Explaining in Style: Training a GAN to explain a classifier in StyleSpace

Yossi Gandelsman
Michal Yarom
Yoav Itzhak Wald
Phillip Isola
Michal Irani
Proc. ICCV 2021
Google Scholar

Abstract

Image classification models can depend on multiple different semantic attributes of the image. An explanation of the decision of the classifier needs to both discover and visualize these properties. Here we present StylEx, a method for doing this, by training a generative model to specifically explain multiple attributes that underlie classifier decisions. A natural source for such attributes is the S-space of StyleGAN, which is known to generate semantically meaningful dimensions in the image. However, these will typically not correspond to classifier-specific attributes since standard GAN training is not dependent on the classifier. To overcome this, we propose training procedure for
a StyleGAN, which incorporates the classifier model.
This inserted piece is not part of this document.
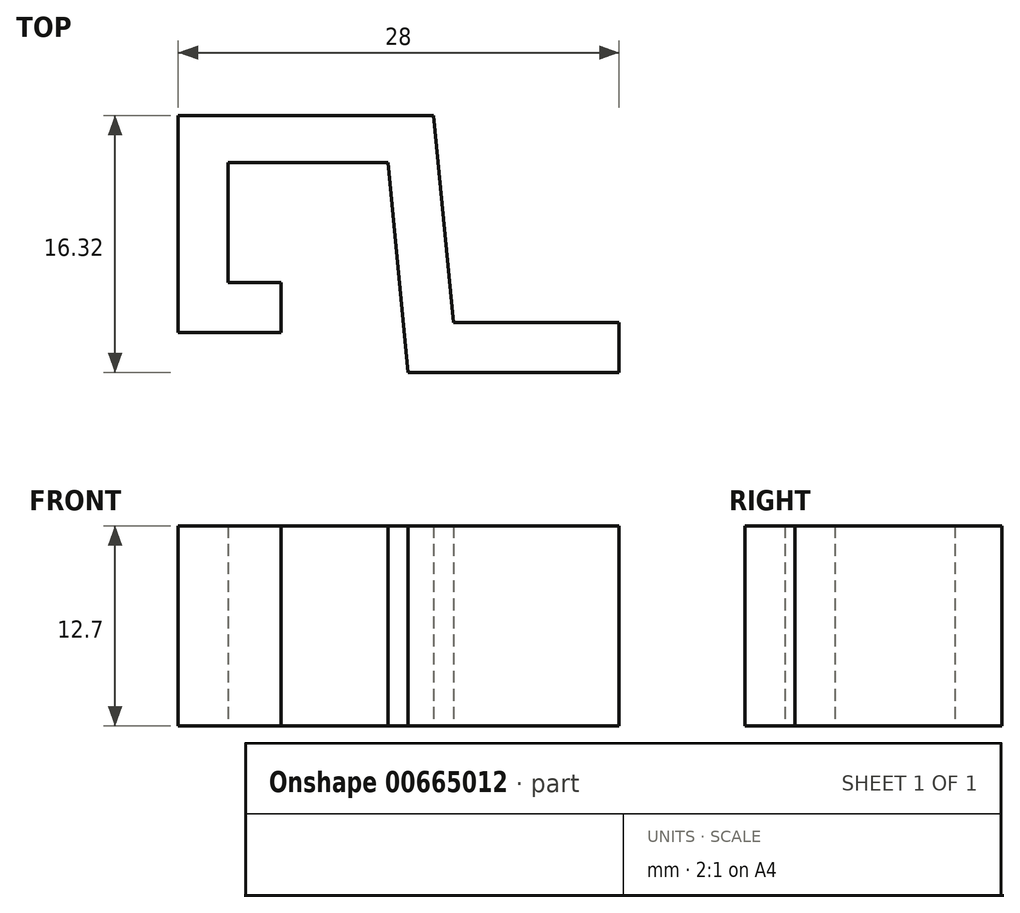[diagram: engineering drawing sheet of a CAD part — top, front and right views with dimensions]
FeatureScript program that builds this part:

This results in an S-space that captures distinct attributes underlying classifier outputs. After training, the model can be used to visualize the effect of changing multiple attributes per image, thus providing an image-specific explanation. We apply StylEx to multiple domains, including animals, leaves, faces and retinal images. For these, we show how an image can be changed in different ways to change its classifier prediction.
Our results show that the method finds attributes that align well with semantic ones, generate meaningful image-specific explanations, and are interpretable as measured in user-studies.